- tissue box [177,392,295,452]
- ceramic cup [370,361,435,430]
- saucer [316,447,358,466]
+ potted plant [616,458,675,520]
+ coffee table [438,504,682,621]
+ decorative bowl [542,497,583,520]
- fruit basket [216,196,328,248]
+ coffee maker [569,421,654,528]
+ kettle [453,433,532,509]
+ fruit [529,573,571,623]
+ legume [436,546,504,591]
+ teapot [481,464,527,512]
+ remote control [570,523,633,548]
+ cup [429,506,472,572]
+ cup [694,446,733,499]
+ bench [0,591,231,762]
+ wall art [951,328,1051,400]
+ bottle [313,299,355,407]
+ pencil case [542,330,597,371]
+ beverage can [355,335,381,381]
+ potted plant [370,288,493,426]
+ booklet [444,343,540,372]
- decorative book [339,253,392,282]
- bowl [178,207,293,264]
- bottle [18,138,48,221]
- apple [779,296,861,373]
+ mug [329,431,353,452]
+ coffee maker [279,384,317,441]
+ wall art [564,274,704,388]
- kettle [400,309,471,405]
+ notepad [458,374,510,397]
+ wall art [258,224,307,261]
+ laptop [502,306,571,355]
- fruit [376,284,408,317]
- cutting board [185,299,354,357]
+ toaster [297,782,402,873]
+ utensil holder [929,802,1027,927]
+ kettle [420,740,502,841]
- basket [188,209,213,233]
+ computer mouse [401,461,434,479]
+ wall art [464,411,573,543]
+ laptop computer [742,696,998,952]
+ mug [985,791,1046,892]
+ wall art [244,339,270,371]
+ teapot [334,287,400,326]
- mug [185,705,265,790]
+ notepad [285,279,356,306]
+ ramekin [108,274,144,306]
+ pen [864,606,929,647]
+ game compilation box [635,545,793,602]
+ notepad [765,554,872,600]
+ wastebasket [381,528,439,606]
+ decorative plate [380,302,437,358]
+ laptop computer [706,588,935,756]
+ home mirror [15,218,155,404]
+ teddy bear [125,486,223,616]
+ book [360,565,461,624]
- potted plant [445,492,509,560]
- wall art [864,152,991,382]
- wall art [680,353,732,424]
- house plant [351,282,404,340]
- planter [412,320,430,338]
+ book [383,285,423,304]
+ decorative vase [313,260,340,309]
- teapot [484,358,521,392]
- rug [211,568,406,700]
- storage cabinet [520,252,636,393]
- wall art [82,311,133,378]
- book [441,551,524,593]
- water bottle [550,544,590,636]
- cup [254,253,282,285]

§ §

All records above are to be returned exactly as given.

• _ANSWER SPACE_
- tissue box [177,392,295,452]
- ceramic cup [370,361,435,430]
- saucer [316,447,358,466]
+ potted plant [616,458,675,520]
+ coffee table [438,504,682,621]
+ decorative bowl [542,497,583,520]
- fruit basket [216,196,328,248]
+ coffee maker [569,421,654,528]
+ kettle [453,433,532,509]
+ fruit [529,573,571,623]
+ legume [436,546,504,591]
+ teapot [481,464,527,512]
+ remote control [570,523,633,548]
+ cup [429,506,472,572]
+ cup [694,446,733,499]
+ bench [0,591,231,762]
+ wall art [951,328,1051,400]
+ bottle [313,299,355,407]
+ pencil case [542,330,597,371]
+ beverage can [355,335,381,381]
+ potted plant [370,288,493,426]
+ booklet [444,343,540,372]
- decorative book [339,253,392,282]
- bowl [178,207,293,264]
- bottle [18,138,48,221]
- apple [779,296,861,373]
+ mug [329,431,353,452]
+ coffee maker [279,384,317,441]
+ wall art [564,274,704,388]
- kettle [400,309,471,405]
+ notepad [458,374,510,397]
+ wall art [258,224,307,261]
+ laptop [502,306,571,355]
- fruit [376,284,408,317]
- cutting board [185,299,354,357]
+ toaster [297,782,402,873]
+ utensil holder [929,802,1027,927]
+ kettle [420,740,502,841]
- basket [188,209,213,233]
+ computer mouse [401,461,434,479]
+ wall art [464,411,573,543]
+ laptop computer [742,696,998,952]
+ mug [985,791,1046,892]
+ wall art [244,339,270,371]
+ teapot [334,287,400,326]
- mug [185,705,265,790]
+ notepad [285,279,356,306]
+ ramekin [108,274,144,306]
+ pen [864,606,929,647]
+ game compilation box [635,545,793,602]
+ notepad [765,554,872,600]
+ wastebasket [381,528,439,606]
+ decorative plate [380,302,437,358]
+ laptop computer [706,588,935,756]
+ home mirror [15,218,155,404]
+ teddy bear [125,486,223,616]
+ book [360,565,461,624]
- potted plant [445,492,509,560]
- wall art [864,152,991,382]
- wall art [680,353,732,424]
- house plant [351,282,404,340]
- planter [412,320,430,338]
+ book [383,285,423,304]
+ decorative vase [313,260,340,309]
- teapot [484,358,521,392]
- rug [211,568,406,700]
- storage cabinet [520,252,636,393]
- wall art [82,311,133,378]
- book [441,551,524,593]
- water bottle [550,544,590,636]
- cup [254,253,282,285]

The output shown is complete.